Source text
■ ■ ■ ■ ■ ■ ■

A 2018 report by the Ontario Human Rights Commission found that between 2013 and 2017, Black people were 20 times more likely than white people to be killed in a shooting by TPS, and that civilians with mental health concerns made up a third of TPS’ use-of-force incidents. This pattern is part of a national crisis—in 2020 alone, there were nine fatal police shootings that began as wellness checks. Data released by the police this year confirms that racialized people, especially Black and Indigenous people, are disproportionately subject to use of force and strip searches by the police.

“We heard in consultation that folks didn’t feel safe calling into 911,” says Saige McMahon, who leads one of the four TCCS pilot projects happening in the city. “Even just based off the experience they’ve had when they have called police, or when police have been called on them.”

In a collaboration between 2-Spirited People of the 1st Nations, ENAGB Indigenous Youth Agency, and the Parkdale Queen West Community Health Centre, McMahon’s team runs the city’s downtown west pilot, also known as Kamaamwizme wii Naagidiwendiiying, which means “coming together to heal, look after and take care of each other” in Anishinaabemowin.

The program responds to calls for mental health support from the downtown west 24 hours a day, every day of the week, and additionally specializes in providing traditional and culturally relevant forms of support for Indigenous callers. When someone calls 911 from within their boundaries for support in a mental health intervention, they’re asked whether they’d like to be redirected to 211, the helpline specializing in providing community supports and resources. People can also call 211 directly. From there, McMahon’s team decides whether they’re able to attend, and members of the team are dispatched in groups of two or four, providing support alongside essential needs like food, water, adequate clothing, and options for shelter. The person in crisis has the option to join their case management system, which provides longer term support.

■ ■ ■ ■ ■ ■ ■

Given information
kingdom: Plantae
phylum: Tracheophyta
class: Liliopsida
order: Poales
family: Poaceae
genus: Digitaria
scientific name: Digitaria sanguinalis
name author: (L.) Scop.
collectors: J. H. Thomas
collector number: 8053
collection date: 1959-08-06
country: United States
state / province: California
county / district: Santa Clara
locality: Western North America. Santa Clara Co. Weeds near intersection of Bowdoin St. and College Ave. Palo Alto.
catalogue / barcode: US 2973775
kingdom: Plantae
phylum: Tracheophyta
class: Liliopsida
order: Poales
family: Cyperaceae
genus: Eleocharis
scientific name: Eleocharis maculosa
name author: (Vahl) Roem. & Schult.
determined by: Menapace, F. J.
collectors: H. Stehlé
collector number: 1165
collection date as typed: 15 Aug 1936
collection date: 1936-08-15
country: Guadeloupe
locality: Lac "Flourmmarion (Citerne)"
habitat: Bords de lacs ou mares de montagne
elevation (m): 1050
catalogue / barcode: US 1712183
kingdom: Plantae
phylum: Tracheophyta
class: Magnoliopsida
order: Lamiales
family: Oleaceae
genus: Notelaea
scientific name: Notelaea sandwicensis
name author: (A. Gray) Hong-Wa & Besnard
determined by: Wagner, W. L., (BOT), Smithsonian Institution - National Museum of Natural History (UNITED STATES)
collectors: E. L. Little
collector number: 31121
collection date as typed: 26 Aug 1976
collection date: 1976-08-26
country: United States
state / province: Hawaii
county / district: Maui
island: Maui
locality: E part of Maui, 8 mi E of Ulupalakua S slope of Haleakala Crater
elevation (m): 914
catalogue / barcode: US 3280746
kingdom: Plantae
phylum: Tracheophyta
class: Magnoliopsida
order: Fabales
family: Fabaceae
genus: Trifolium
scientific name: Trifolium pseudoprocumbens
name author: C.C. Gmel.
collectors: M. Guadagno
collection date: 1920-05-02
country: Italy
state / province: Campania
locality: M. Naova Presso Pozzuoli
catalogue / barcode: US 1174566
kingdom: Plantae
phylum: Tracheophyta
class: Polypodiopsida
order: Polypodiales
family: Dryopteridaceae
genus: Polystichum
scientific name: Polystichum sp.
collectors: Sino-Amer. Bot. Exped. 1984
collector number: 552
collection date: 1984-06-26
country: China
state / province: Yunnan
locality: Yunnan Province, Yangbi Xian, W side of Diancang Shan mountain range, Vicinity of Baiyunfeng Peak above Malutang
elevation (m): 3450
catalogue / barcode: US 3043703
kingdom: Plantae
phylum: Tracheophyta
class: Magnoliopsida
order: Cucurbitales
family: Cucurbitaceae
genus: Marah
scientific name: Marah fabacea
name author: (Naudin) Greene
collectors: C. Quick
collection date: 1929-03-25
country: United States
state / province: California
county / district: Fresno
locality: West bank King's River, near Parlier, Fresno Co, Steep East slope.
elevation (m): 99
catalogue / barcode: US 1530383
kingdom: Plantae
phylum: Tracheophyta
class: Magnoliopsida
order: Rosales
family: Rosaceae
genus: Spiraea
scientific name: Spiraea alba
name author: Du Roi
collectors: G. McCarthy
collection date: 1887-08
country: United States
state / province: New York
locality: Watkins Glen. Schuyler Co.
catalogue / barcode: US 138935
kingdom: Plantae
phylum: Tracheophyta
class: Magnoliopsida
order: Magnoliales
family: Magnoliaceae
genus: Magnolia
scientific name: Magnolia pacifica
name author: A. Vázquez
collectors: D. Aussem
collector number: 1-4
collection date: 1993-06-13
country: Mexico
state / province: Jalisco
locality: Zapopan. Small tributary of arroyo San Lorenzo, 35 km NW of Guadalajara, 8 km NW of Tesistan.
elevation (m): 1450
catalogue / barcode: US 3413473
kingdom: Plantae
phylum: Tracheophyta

■ ■ ■ ■ ■ ■ ■

Assignment
Pick up the text about Toronto's crisis support pilot programs right after its final sentence and keep writing it. The entries that come after the text are separate material and have nothing to do with it.

Output for this exercise
This and three other pilot projects are operating downtown and in northeastern and northwestern Toronto. The budget for the four pilot projects was $11 million, just one percent of the total policing budget. But even if they were better funded, just having a robust non-police response isn’t enough—there needs to be a fundamental move, both by civilians and law enforcement, away from seeing the police as the default response when something goes wrong in the city.

When people call 911, it’s often because they don’t know what other resource or service to access. That’s what happens when police in a city are better funded than any social service. But community workers, especially those working with racialized communities or supporting people with mental health or substance use concerns, have repeatedly said that the presence of the police can escalate crises rather than resolve them—escalation that McMahon’s team, in contrast, almost never sees.

The idea that callers with mental health or substance use concerns pose some inherent kind of danger to first responders—despite the fact that they instead are disproportionately more likely to be victims of violence than perpetrators, both in general and specifically at the hands of police—has been used to justify the use and expansion of police forces for a long time.

There needs to be a fundamental move, both by civilians and law enforcement, away from seeing the police as the default response when something goes wrong in the city.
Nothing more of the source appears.